• **What you will do**
Locate every line below that contains the word "down" and copy it.

• **Record extracts**

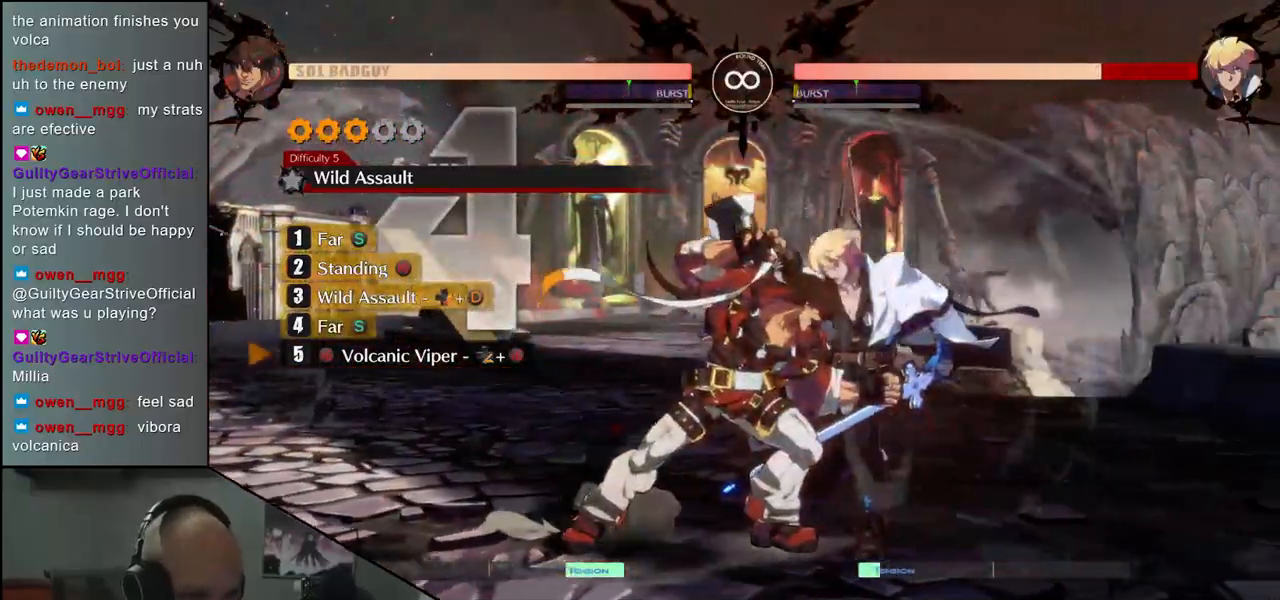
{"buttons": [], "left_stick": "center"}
...
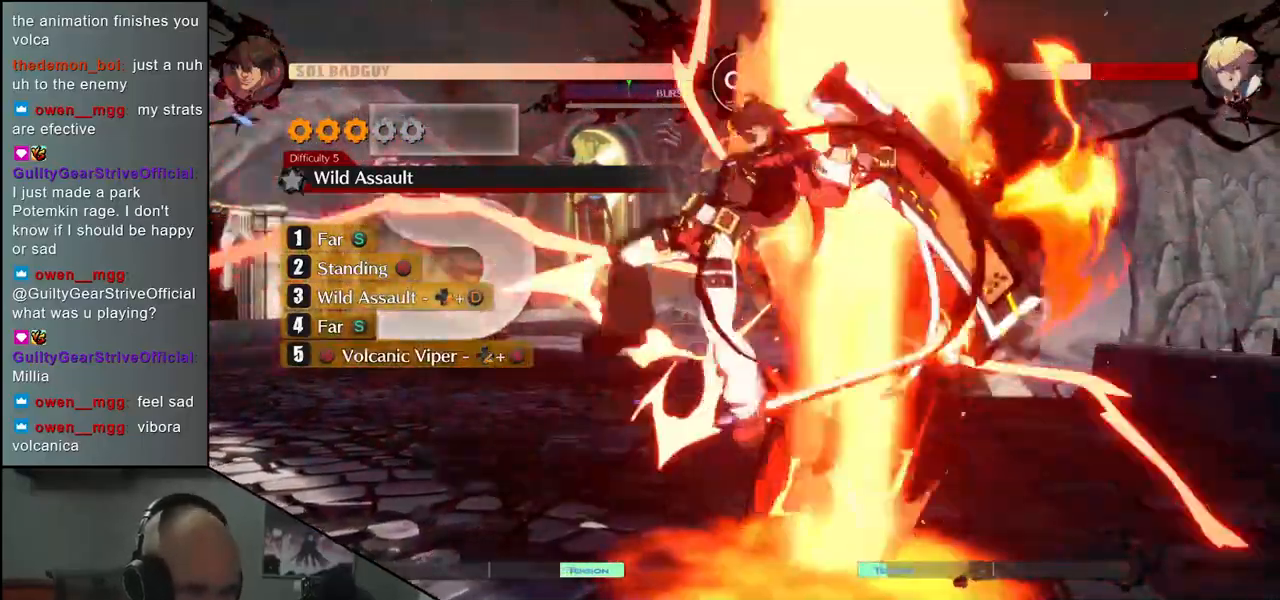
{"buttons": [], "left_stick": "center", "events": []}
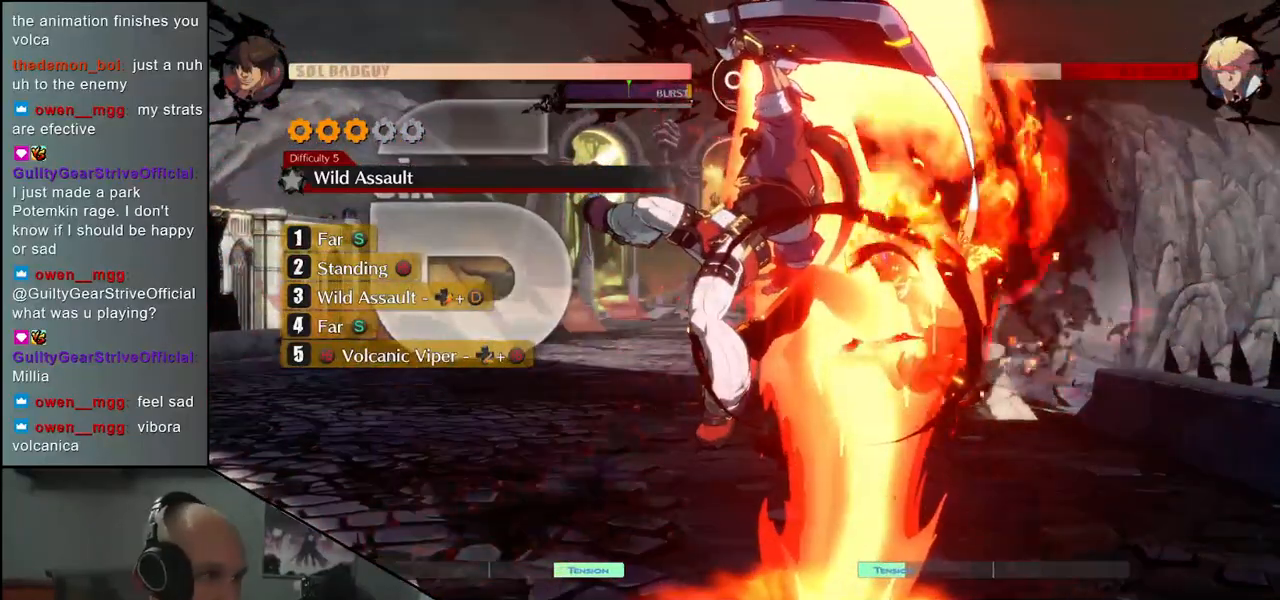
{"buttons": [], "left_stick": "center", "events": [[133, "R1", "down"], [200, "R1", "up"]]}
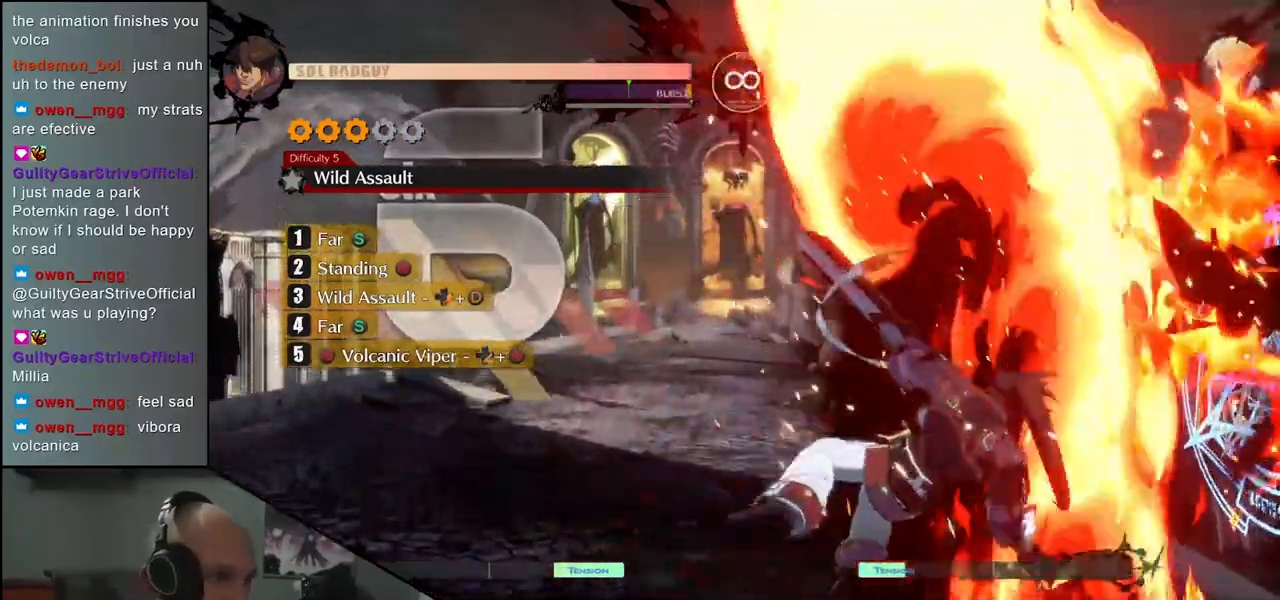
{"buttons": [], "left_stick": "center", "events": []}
...
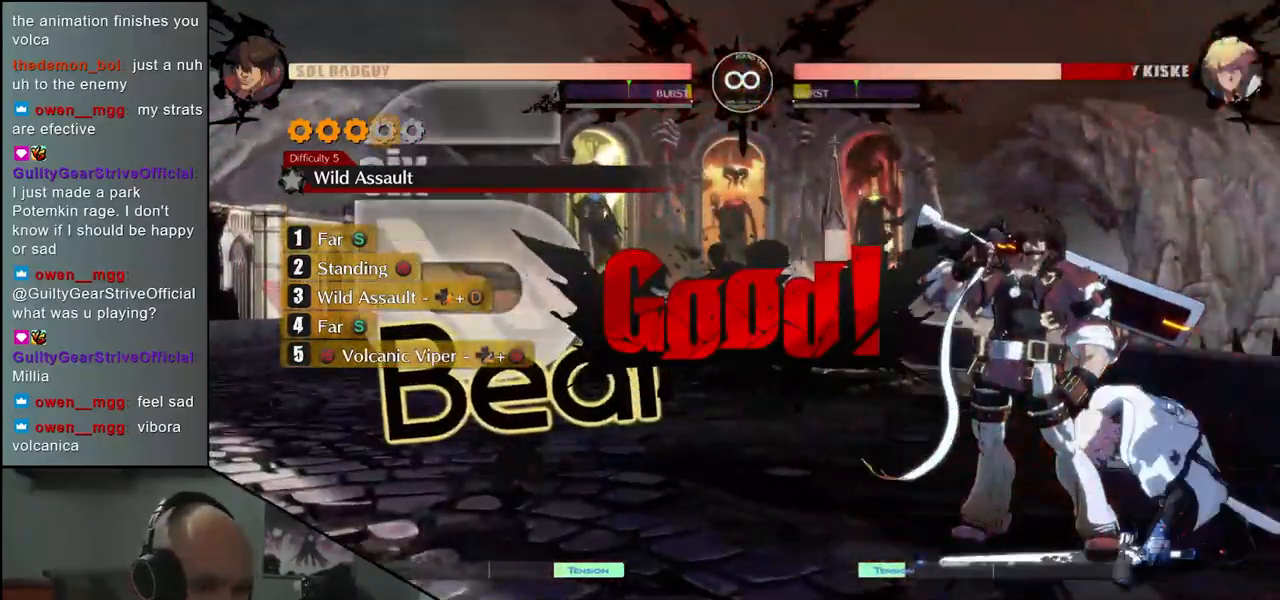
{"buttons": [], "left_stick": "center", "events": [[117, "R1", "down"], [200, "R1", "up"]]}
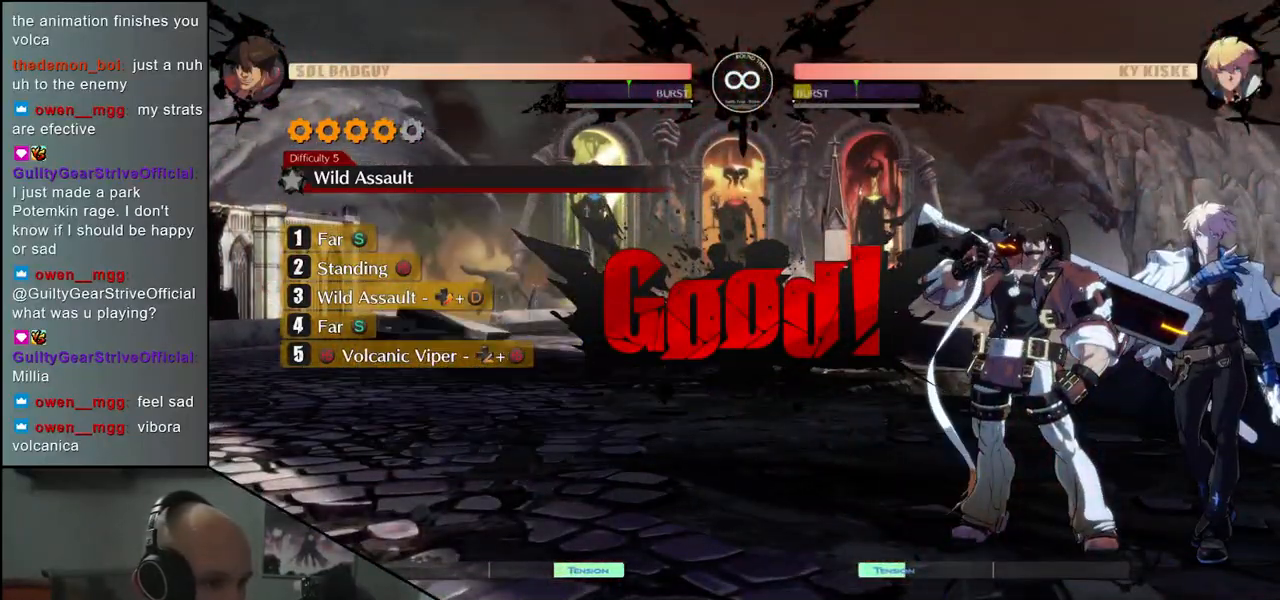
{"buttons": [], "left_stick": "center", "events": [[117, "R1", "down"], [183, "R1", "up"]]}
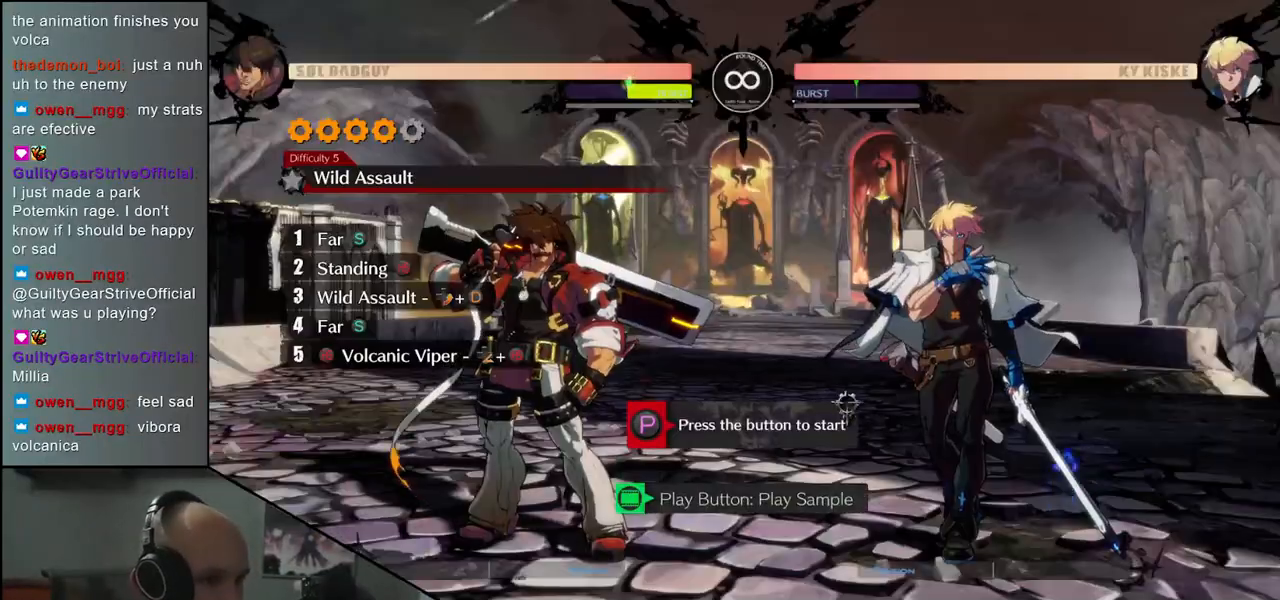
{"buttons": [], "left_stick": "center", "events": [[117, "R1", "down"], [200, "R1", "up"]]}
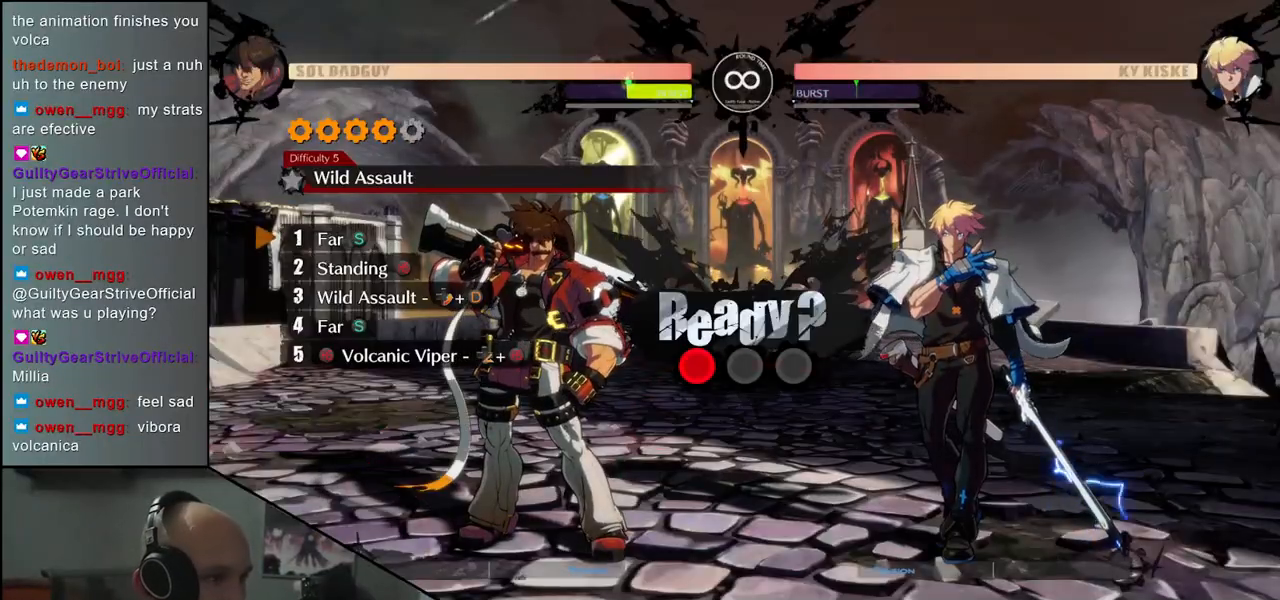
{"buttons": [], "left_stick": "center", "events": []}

• **Your response**
{"buttons": [], "left_stick": "center", "events": [[133, "R1", "down"], [200, "R1", "up"]]}
{"buttons": [], "left_stick": "center", "events": [[117, "R1", "down"], [200, "R1", "up"]]}
{"buttons": [], "left_stick": "center", "events": [[117, "R1", "down"], [183, "R1", "up"]]}
{"buttons": [], "left_stick": "center", "events": [[117, "R1", "down"], [200, "R1", "up"]]}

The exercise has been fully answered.